**EXERCISE GOAL:** Repeat every record exactly as written, but leave out the pictures.
[MATERIAL TO PROCESS Boundary: Start]
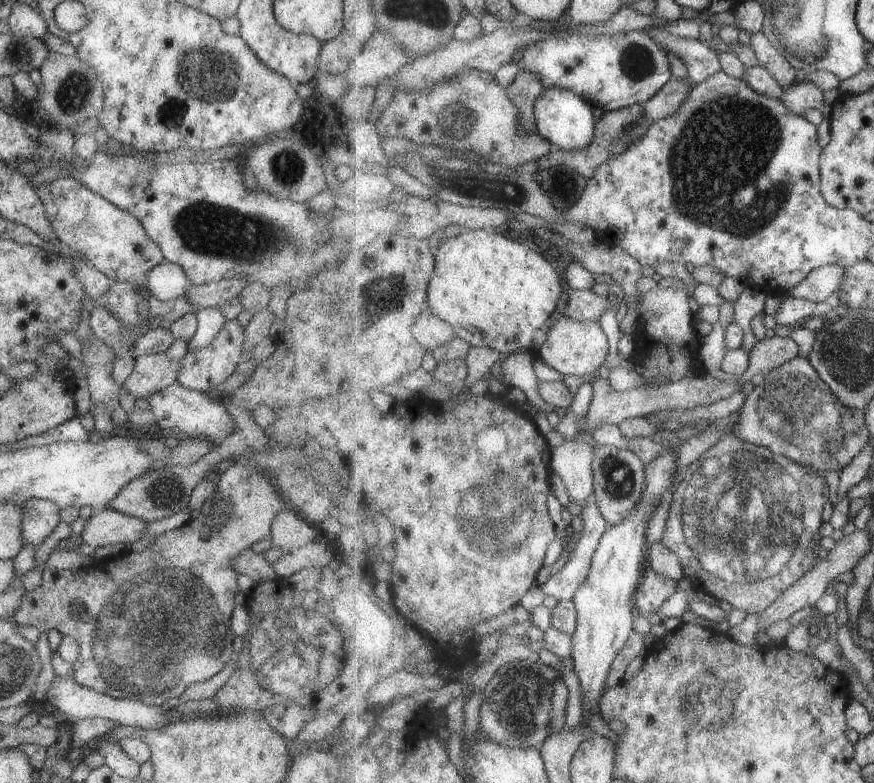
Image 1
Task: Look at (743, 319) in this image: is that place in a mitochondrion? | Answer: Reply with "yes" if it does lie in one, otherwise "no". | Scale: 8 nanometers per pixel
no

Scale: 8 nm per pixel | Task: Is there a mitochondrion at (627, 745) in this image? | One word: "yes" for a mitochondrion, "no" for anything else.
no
[MATERIAL TO PROCESS Boundary: End]
**EXERCISE SOLUTION:**
Image 1
Task: Look at (743, 319) in this image: is that place in a mitochondrion? | Answer: Reply with "yes" if it does lie in one, otherwise "no". | Scale: 8 nanometers per pixel
no

Scale: 8 nm per pixel | Task: Is there a mitochondrion at (627, 745) in this image? | One word: "yes" for a mitochondrion, "no" for anything else.
no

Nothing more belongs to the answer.